Springs and Caves

Los "ríos subterráneos"

As well as the spring at Los Molinos there are other much more modest springs that are directly related to the large gypsum caverns of the Sorbas gypsum. These are the springs of Las Viñicas, El Tesoro, El Peral, Los Apas, El Infierno and La Fortuna.

Perhaps the most significant of these is Las Viñicas Spring, which drains the Cueva del Agua, the biggest cavern of the Sorbas Karst. Under normal conditions the flow from the spring is less than 1 litre per second. However, during periods of heavy rainfall flows of more than 1000 litres per second (1 m3/s) can be recorded. This is typical of a karstic spring: large variations in the flow as an immediate response to heavy rainfall.

To study the effect of storm flows within the cavities, dyes such as fluorescein are added to the water. Using this method of dye-tracing, it was found that water that infiltrated during a storm via a sinkhole 1 km away from the resurgence took 2 hours to reach the spring, while after a dry period over the same route the transit time was 50 hours.

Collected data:

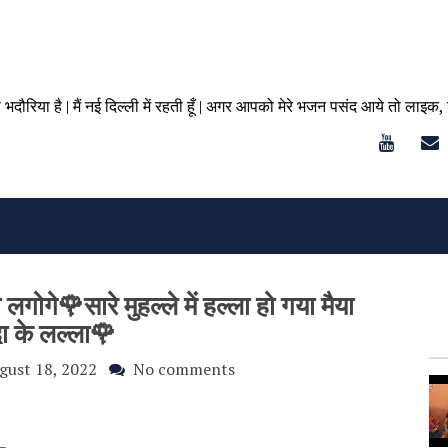
ा भदौरिया है | मैं नई दिल्ली में रहती हूँ | अगर आपको मेरे भजन पसंद आये तो लाइक,
लगोगे🌹सारे मुहल्ले में हल्ला हो गया मैया
ा के लल्ला🌹
gust 18, 2022
No comments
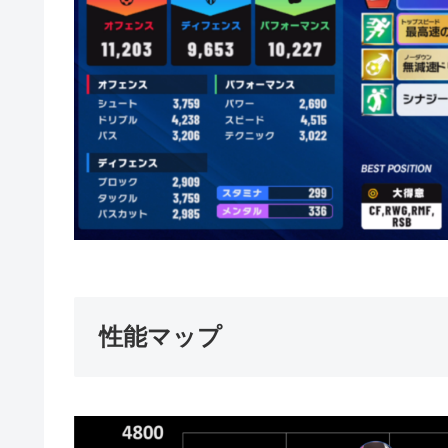
性能マップ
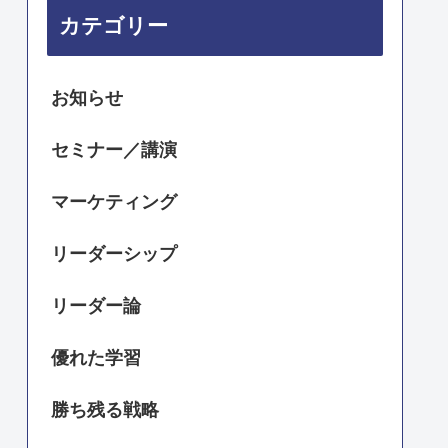
カテゴリー
お知らせ
セミナー／講演
マーケティング
リーダーシップ
リーダー論
優れた学習
勝ち残る戦略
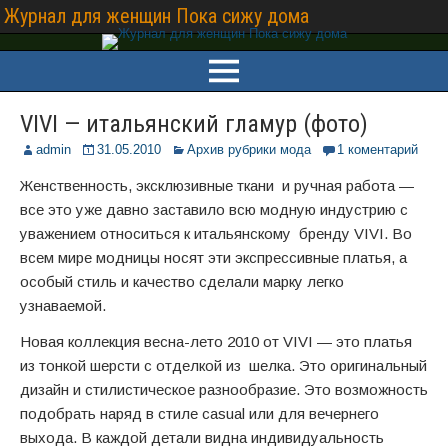
Журнал для женщин Пока сижу дома
VIVI — итальянский гламур (фото)
admin
31.05.2010
Архив рубрики мода
1 коментарий
Женственность, эксклюзивные ткани и ручная работа —
все это уже давно заставило всю модную индустрию с
уважением относиться к итальянскому бренду VIVI. Во
всем мире модницы носят эти экспрессивные платья, а
особый стиль и качество сделали марку легко
узнаваемой.
Новая коллекция весна-лето 2010 от VIVI — это платья
из тонкой шерсти с отделкой из шелка. Это оригинальный
дизайн и стилистическое разнообразие. Это возможность
подобрать наряд в стиле casual или для вечернего
выхода. В каждой детали видна индивидуальность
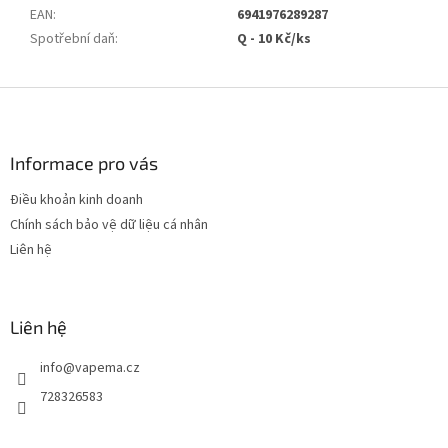
EAN
:
6941976289287
Spotřební daň
:
Q - 10 Kč/ks
C
h
â
n
Informace pro vás
t
Điều khoản kinh doanh
r
Chính sách bảo vệ dữ liệu cá nhân
a
n
Liên hệ
g
Liên hệ
info
@
vapema.cz
728326583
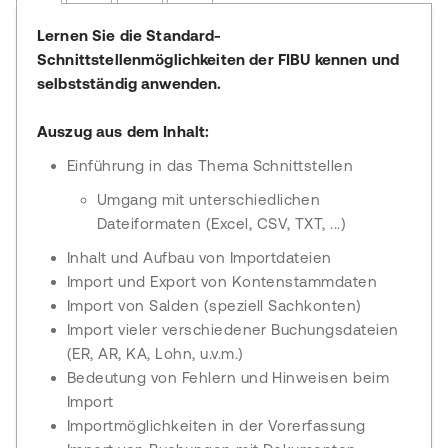
Lernen Sie die Standard-
Schnittstellenmöglichkeiten der FIBU kennen und
selbstständig anwenden.
Auszug aus dem Inhalt:
Einführung in das Thema Schnittstellen
Umgang mit unterschiedlichen
Dateiformaten (Excel, CSV, TXT, ...)
Inhalt und Aufbau von Importdateien
Import und Export von Kontenstammdaten
Import von Salden (speziell Sachkonten)
Import vieler verschiedener Buchungsdateien
(ER, AR, KA, Lohn, u.v.m.)
Bedeutung von Fehlern und Hinweisen beim
Import
Importmöglichkeiten in der Vorerfassung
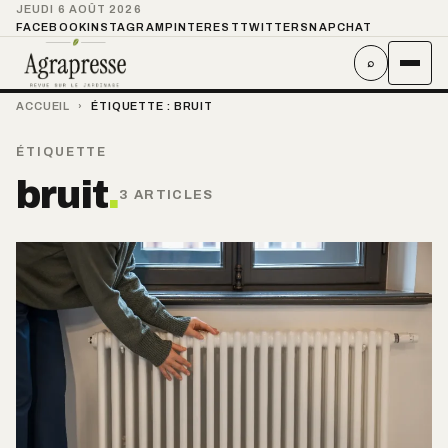
JEUDI 6 AOÛT 2026
FACEBOOK
INSTAGRAM
PINTEREST
TWITTER
SNAPCHAT
⌕
ACCUEIL
›
ÉTIQUETTE :
BRUIT
ÉTIQUETTE
bruit
.
3 ARTICLES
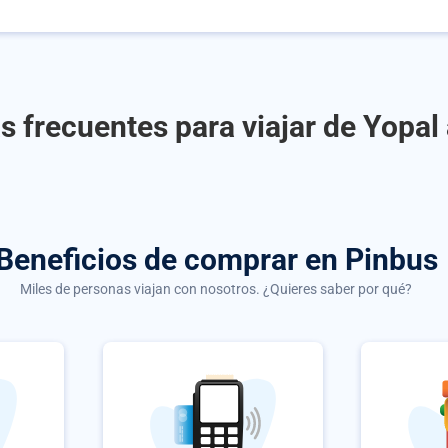
s frecuentes para viajar de Yopal
Beneficios de comprar
en Pinbus
Miles de personas viajan con nosotros. ¿Quieres saber por qué?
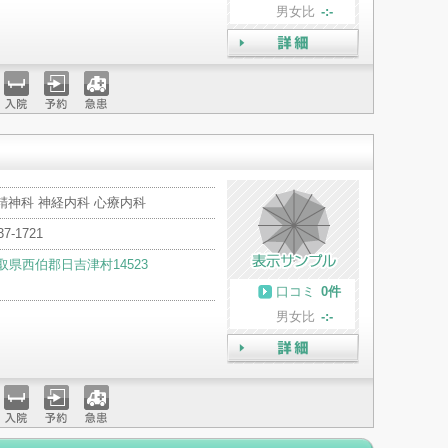
男女比
-:-
詳細
入院
予約
急患
精神科 神経内科 心療内科
37-1721
取県西伯郡日吉津村14523
口コミ
0件
男女比
-:-
詳細
入院
予約
急患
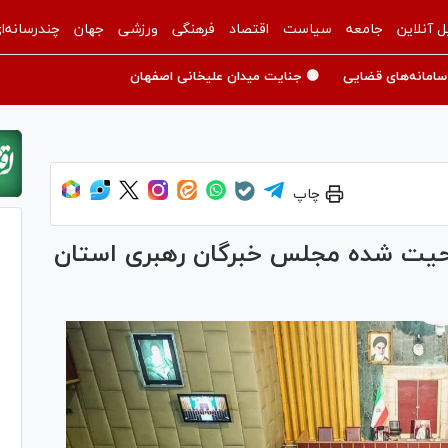
ل آنلاین
جامعه
سیاست
اقتصاد
فرهنگی
ورزشی
جهان
چندرسانه‌ا
سامانه‌های قضایی
🟡 جنایت میدان علیخانی اصفهان
چاپ
لاحیت شده مجلس خبرگان رهبری استان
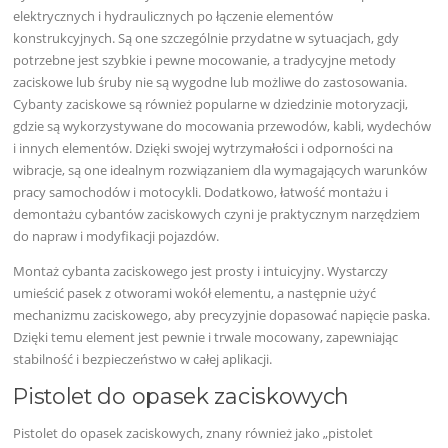
elektrycznych i hydraulicznych po łączenie elementów
konstrukcyjnych. Są one szczególnie przydatne w sytuacjach, gdy
potrzebne jest szybkie i pewne mocowanie, a tradycyjne metody
zaciskowe lub śruby nie są wygodne lub możliwe do zastosowania.
Cybanty zaciskowe są również popularne w dziedzinie motoryzacji,
gdzie są wykorzystywane do mocowania przewodów, kabli, wydechów
i innych elementów. Dzięki swojej wytrzymałości i odporności na
wibracje, są one idealnym rozwiązaniem dla wymagających warunków
pracy samochodów i motocykli. Dodatkowo, łatwość montażu i
demontażu cybantów zaciskowych czyni je praktycznym narzędziem
do napraw i modyfikacji pojazdów.
Montaż cybanta zaciskowego jest prosty i intuicyjny. Wystarczy
umieścić pasek z otworami wokół elementu, a następnie użyć
mechanizmu zaciskowego, aby precyzyjnie dopasować napięcie paska.
Dzięki temu element jest pewnie i trwale mocowany, zapewniając
stabilność i bezpieczeństwo w całej aplikacji.
Pistolet do opasek zaciskowych
Pistolet do opasek zaciskowych, znany również jako „pistolet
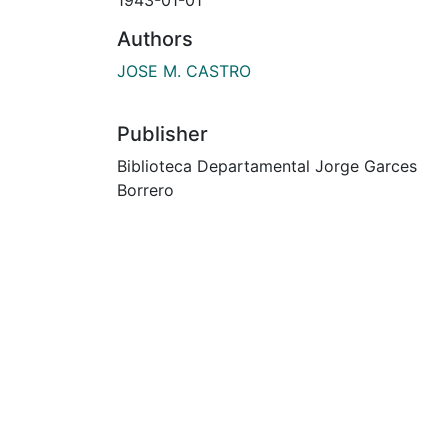
Authors
JOSE M. CASTRO
Publisher
Biblioteca Departamental Jorge Garces
Borrero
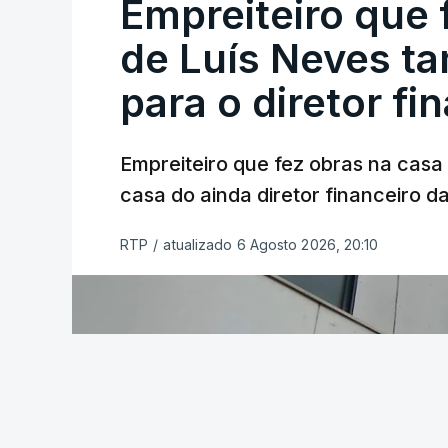
Empreiteiro que 
de Luís Neves t
para o diretor fi
Empreiteiro que fez obras na cas
casa do ainda diretor financeiro da
RTP
/
atualizado 6 Agosto 2026, 20:10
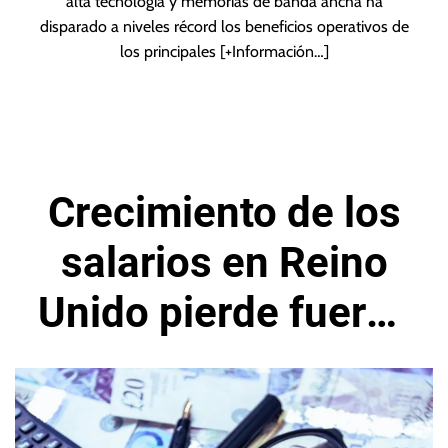
alta tecnología y memorias de banda ancha ha
disparado a niveles récord los beneficios operativos de
los principales
[+Información…]
Crecimiento de los
salarios en Reino
Unido pierde fuerza
entre mayo y julio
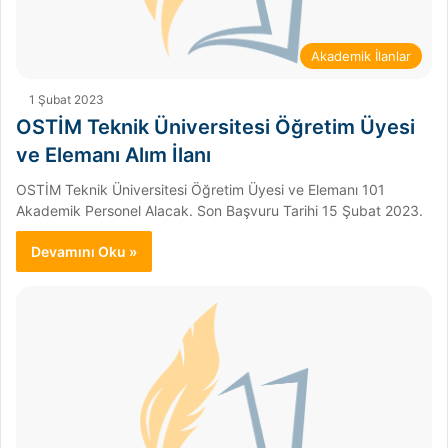
Akademik İlanlar
1 Şubat 2023
OSTİM Teknik Üniversitesi Öğretim Üyesi
ve Elemanı Alım İlanı
OSTİM Teknik Üniversitesi Öğretim Üyesi ve Elemanı 101
Akademik Personel Alacak. Son Başvuru Tarihi 15 Şubat 2023.
Devamını Oku »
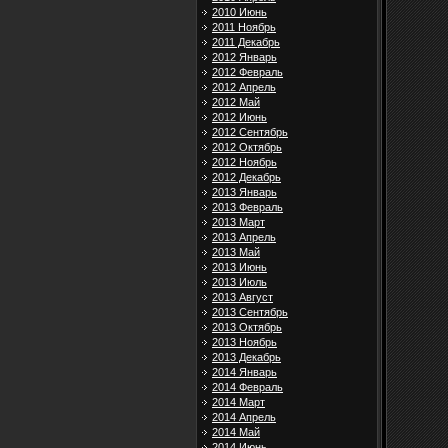
2010 Июнь
2011 Ноябрь
2011 Декабрь
2012 Январь
2012 Февраль
2012 Апрель
2012 Май
2012 Июнь
2012 Сентябрь
2012 Октябрь
2012 Ноябрь
2012 Декабрь
2013 Январь
2013 Февраль
2013 Март
2013 Апрель
2013 Май
2013 Июнь
2013 Июль
2013 Август
2013 Сентябрь
2013 Октябрь
2013 Ноябрь
2013 Декабрь
2014 Январь
2014 Февраль
2014 Март
2014 Апрель
2014 Май
2014 Июнь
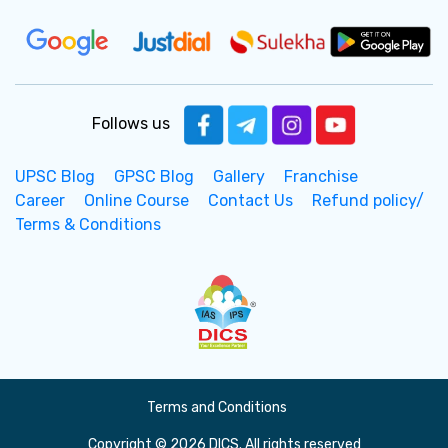
Follows us
UPSC Blog
GPSC Blog
Gallery
Franchise
Career
Online Course
Contact Us
Refund policy/
Terms & Conditions
Terms and Conditions
Copyright © 2026 DICS. All rights reserved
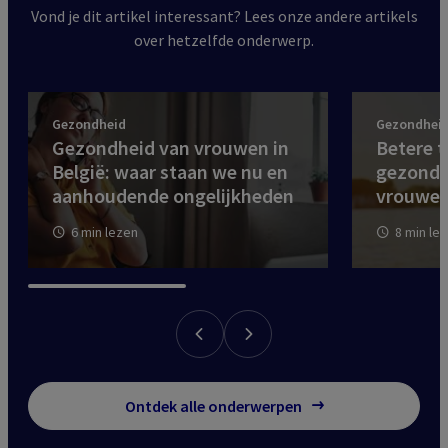
Vond je dit artikel interessant? Lees onze andere artikels
over hetzelfde onderwerp.
Gezondheid
Gezondhei
Gezondheid van vrouwen in
Betere 
België: waar staan we nu en
gezondh
aanhoudende ongelijkheden
vrouwe
6 min lezen
8 min le
Ontdek alle onderwerpen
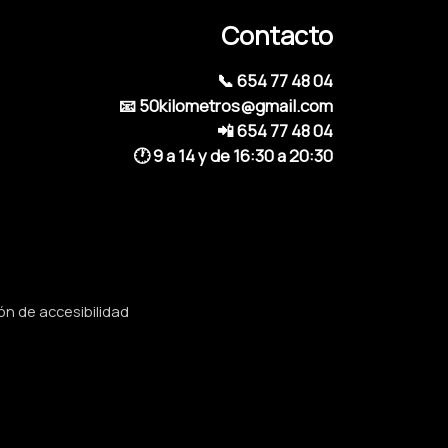
Contacto
📞 654 77 48 04
📧 50kilometros@gmail.com
📲 654 77 48 04
🕐 9 a 14 y de 16:30 a 20:30
ón de accesibilidad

Problem description: Sum up the text on springs and caves in two sentences.

Output of the exercise: Besides the spring at Los Molinos, several smaller springs are tied to the large gypsum caverns of the Sorbas gypsum, the most significant being Las Viñicas Spring, which drains the Cueva del Agua and usually flows at less than 1 liter per second but can top 1,000 liters per second in heavy rain. Dye-tracing with fluorescein showed that water entering a sinkhole 1 km from the spring took 2 hours to arrive during a storm but 50 hours after a dry period.